Storage DRS のストレージ プロファイルとの統合の一環として、Storage DRS クラスタ レベルの詳細オプション EnforceStorageProfiles が導入されています。詳細オプション EnforceStorageProfiles には、0、1、または 2 のいずれかの整数値を設定します。デフォルト値は 0 です。このオプションを 0 に設定すると、Storage DRS クラスタにストレージ プロファイルまたはポリシーが適用されません。このオプションを 1 に設定すると、Storage DRS クラスタにストレージ プロファイルまたはポリシーがソフト適用されます。これは、DRS ソフト ルールに似ています。Storage DRS は、最適なレベルでストレージ プロファイルまたはポリシーに従います。Storage DRS は、必要な場合、ストレージ プロファイルに従いません。Storage DRS アフィニティ ルールは、ストレージ プロファイルの適用が 1 に設定されている場合のみ、ストレージ プロファイルより優先されます。このオプションを 2 に設定すると、Storage DRS クラスタにストレージ プロファイルまたはポリシーがハード適用されます。これは、DRS ハード ルールに似ています。Storage DRS は、ストレージ プロファイルまたはポリシーに違反しません。ストレージ プロファイルは、アフィニティ ルールより優先されます。Storage DRS は、非アフィニティ ルール違反を解決できませんでしたというエラーを生成します。

前提条件

デフォルトでは、Storage DRS は仮想マシンに関連付けられているストレージ ポリシーを適用しません。要件に応じて EnforceStorageProfiles オプションを設定してください。
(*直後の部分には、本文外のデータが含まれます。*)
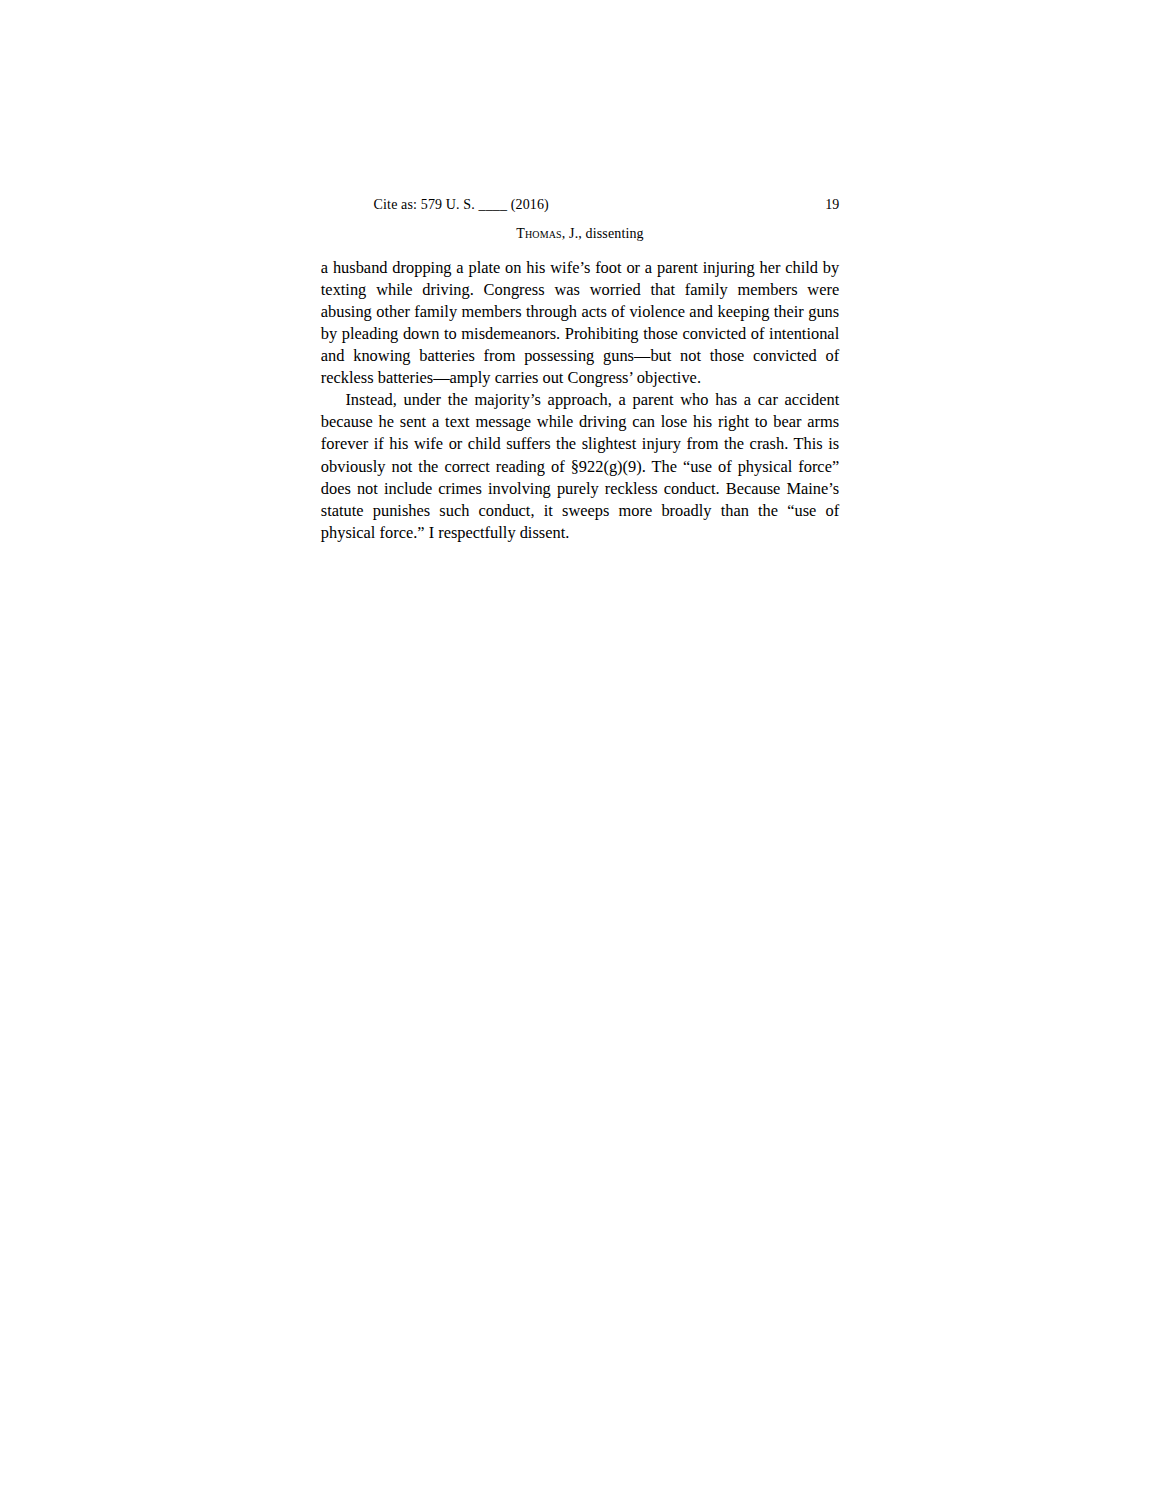Cite as: 579 U. S. ____ (2016) 19
Thomas, J., dissenting
a husband dropping a plate on his wife’s foot or a parent injuring her child by texting while driving. Congress was worried that family members were abusing other family members through acts of violence and keeping their guns by pleading down to misdemeanors. Prohibiting those convicted of intentional and knowing batteries from possessing guns—but not those convicted of reckless batteries—amply carries out Congress’ objective.
Instead, under the majority’s approach, a parent who has a car accident because he sent a text message while driving can lose his right to bear arms forever if his wife or child suffers the slightest injury from the crash. This is obviously not the correct reading of §922(g)(9). The “use of physical force” does not include crimes involving purely reckless conduct. Because Maine’s statute punishes such conduct, it sweeps more broadly than the “use of physical force.” I respectfully dissent.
オプションは、デフォルト (0)、ソフト (1)、ハード (2) です。

手順

  1. vSphere Client に管理者としてログインします。
  2. vSphere Client で、Storage DRS クラスタをクリックし、[管理] > [設定] > [Storage DRS] の順に選択します。
  3. [編集] > [詳細オプション] の順にクリックします。
  4. [オプション] 見出しの下のフィールドをクリックし、「EnforceStorageProfiles」と入力します。
  5. 前に入力した詳細オプション名の右の [値] 見出しの下のフィールドをクリックし、0、1、または 2 のいずれかの値を入力します。
  6. [追加] を選択します。
  7. [OK] をクリックします。